Cuando llevas a tu hermano a la corte para obtener tus derechos, eres derrotado antes de comenzar. (6: 7)

Entonces, ¿por qué no prefieres ser perjudicado?

¿Por qué no ser estafado?

La próxima vez que su iglesia, o algún grupo infeliz en su iglesia, decida llevar un asunto a los tribunales, alguien debería hacer lo más valiente de sus vidas y desafiarlo con las palabras de Paul.

La mayoría de nosotros hemos visto esto antes.

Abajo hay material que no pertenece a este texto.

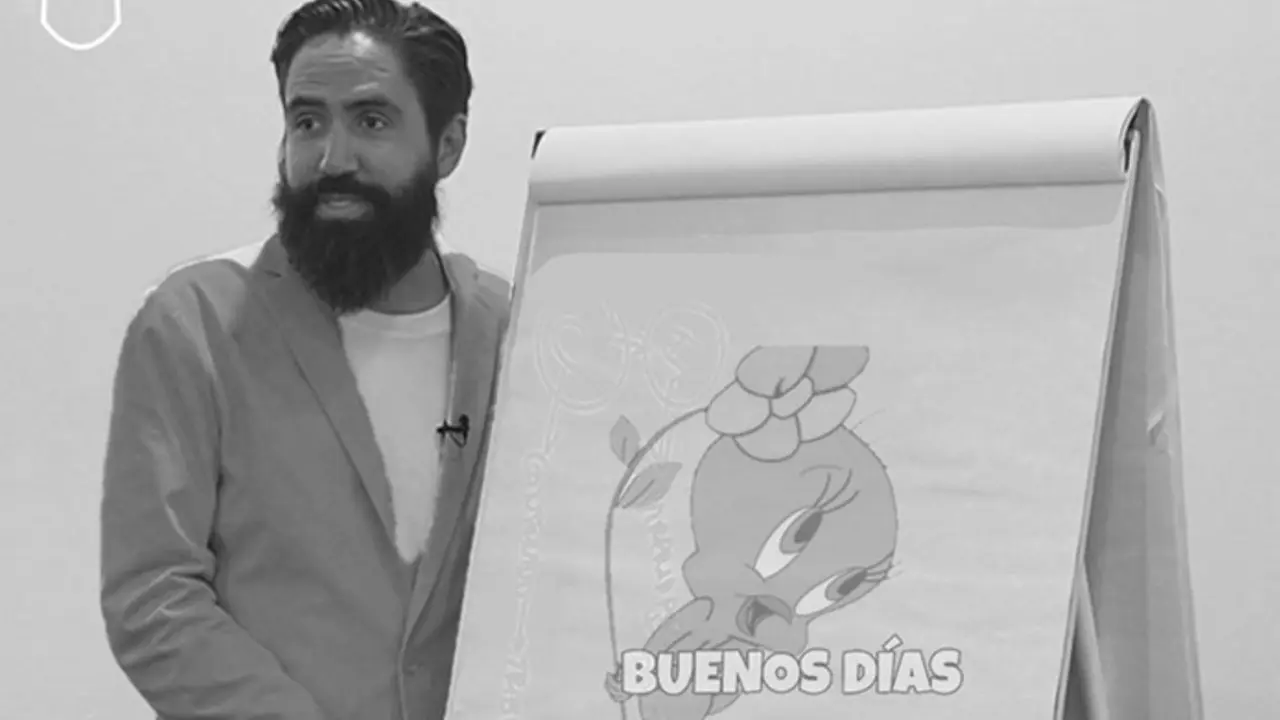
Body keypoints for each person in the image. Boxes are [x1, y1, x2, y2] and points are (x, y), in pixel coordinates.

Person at [99, 2, 509, 718]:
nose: (332, 159)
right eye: (308, 121)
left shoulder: (513, 331)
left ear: (448, 145)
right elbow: (153, 595)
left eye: (371, 121)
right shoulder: (196, 321)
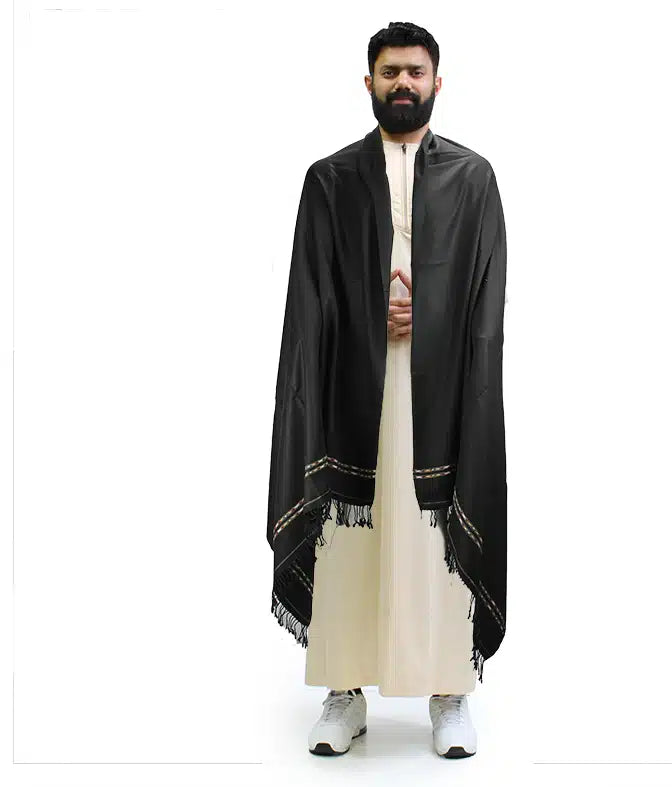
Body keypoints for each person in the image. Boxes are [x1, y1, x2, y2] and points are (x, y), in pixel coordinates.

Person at [266, 21, 507, 760]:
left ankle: (449, 692)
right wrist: (372, 310)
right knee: (349, 542)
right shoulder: (330, 180)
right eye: (391, 71)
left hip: (441, 388)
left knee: (435, 537)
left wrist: (425, 317)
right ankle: (343, 693)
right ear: (368, 82)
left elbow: (486, 297)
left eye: (415, 72)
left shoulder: (472, 179)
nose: (403, 82)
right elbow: (309, 294)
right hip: (351, 386)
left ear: (438, 83)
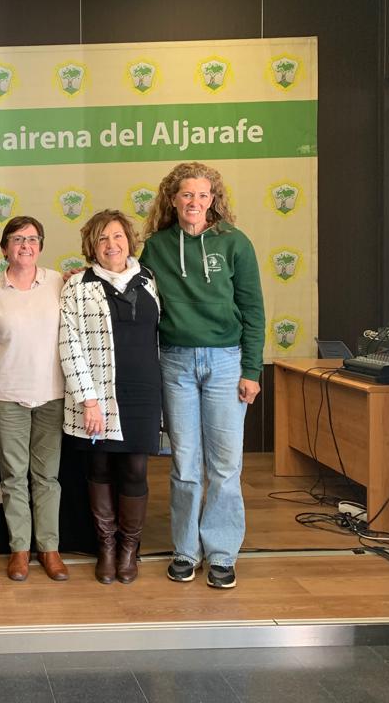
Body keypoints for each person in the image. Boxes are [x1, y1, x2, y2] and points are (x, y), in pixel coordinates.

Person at [140, 162, 264, 590]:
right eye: (187, 195)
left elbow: (253, 311)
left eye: (203, 195)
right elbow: (130, 289)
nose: (195, 202)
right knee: (185, 464)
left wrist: (251, 370)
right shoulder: (155, 247)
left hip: (227, 362)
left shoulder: (235, 244)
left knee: (226, 466)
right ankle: (185, 550)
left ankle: (223, 553)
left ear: (214, 199)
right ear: (172, 199)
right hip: (175, 362)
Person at [59, 210, 162, 585]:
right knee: (100, 467)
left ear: (129, 241)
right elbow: (69, 346)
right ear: (92, 246)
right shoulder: (77, 285)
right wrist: (88, 399)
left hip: (143, 390)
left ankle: (128, 549)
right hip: (97, 394)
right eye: (102, 239)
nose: (111, 245)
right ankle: (105, 546)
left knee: (135, 470)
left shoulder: (150, 279)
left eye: (117, 236)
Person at [0, 216, 68, 582]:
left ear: (40, 245)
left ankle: (50, 549)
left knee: (47, 477)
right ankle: (20, 550)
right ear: (4, 248)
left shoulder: (59, 282)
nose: (25, 246)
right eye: (17, 239)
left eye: (32, 239)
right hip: (4, 395)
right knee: (13, 477)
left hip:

La gente está alzando la voz, exigiendo justicia. Este tipo de furor se alimenta de su propio impulso, ganando velocidad y fuerza a medida que cae de la ladera. La gente está enojada y cada vez más enojada por el momento. Te recuerdan una escena de la mafia en una vieja película donde la multitud se reúne fuera de la cárcel exigiendo la liberación del prisionero para poder colgarlo.

Y luego te pones de pie.

"Hermanos y hermanas", dices suavemente. "Antes de continuar, ¿puedo leer un pasaje de las Escrituras?"

Algunos protestarán que "sabemos lo que dice la Biblia, pero ..." ¡algo! ("Esa escritura no se aplica" ... "esto no está cubierto en la Biblia" ... o "no importa lo que diga la Biblia").

Lo último que quieren los cobardes con cabeza de toro es detenerse y escuchar la Palabra aquí.

Sigue adelante. Usted lee 1 Corintios 6: 1-7. Lo lee lentamente, haciendo una pausa entre cada oración, dejando que se hunda (esto no se puede enfatizar demasiado. No debe tratar de meter la Palabra de Dios entre los gritos de los malvados y franco. Estás tratando de limpiar el espacio en esta pelea por la sensatez de la Palabra del Señor).

Al final, terminas con, “¿Por qué no prefieres ser perjudicado? ¿Por qué no prefieres ser estafado? ”Y luego te sientas.

Lo que suceda a continuación contará mil cosas sobre su grupo o su iglesia.

Que Dios te ayude. Dios salve a su iglesia.